TASK DIRECTIONS
Reproduce all of the entries below exactly, without images.

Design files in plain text
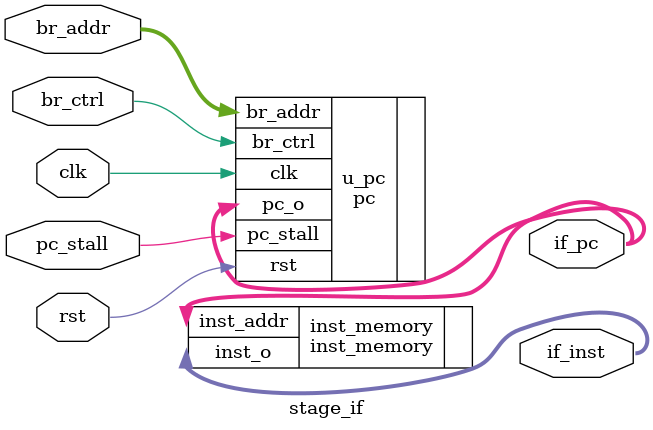
<source format=v>
module stage_if(
    input  wire          clk,
    input  wire          rst,
    input  wire          pc_stall,
    input  wire[31:0]    br_addr,
    input  wire          br_ctrl,
    output wire[31:0]    if_inst,
    output wire[31:0]    if_pc
);

pc u_pc(
    .clk      (clk      ),
    .br_ctrl  (br_ctrl  ),
    .br_addr  (br_addr  ),
    .rst      (rst      ),
    .pc_o     (if_pc    ),
    .pc_stall (pc_stall )
);

inst_memory #(
    .IROM_SPACE (1024 )
)inst_memory(
    .inst_addr (if_pc     ),
    .inst_o    (if_inst      )
);


endmodule

</source>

THE COMPLETED TASK
<source format=v>
module stage_if(
    input  wire          clk,
    input  wire          rst,
    input  wire          pc_stall,
    input  wire[31:0]    br_addr,
    input  wire          br_ctrl,
    output wire[31:0]    if_inst,
    output wire[31:0]    if_pc
);

pc u_pc(
    .clk      (clk      ),
    .br_ctrl  (br_ctrl  ),
    .br_addr  (br_addr  ),
    .rst      (rst      ),
    .pc_o     (if_pc    ),
    .pc_stall (pc_stall )
);

inst_memory #(
    .IROM_SPACE (1024 )
)inst_memory(
    .inst_addr (if_pc     ),
    .inst_o    (if_inst      )
);


endmodule

</source>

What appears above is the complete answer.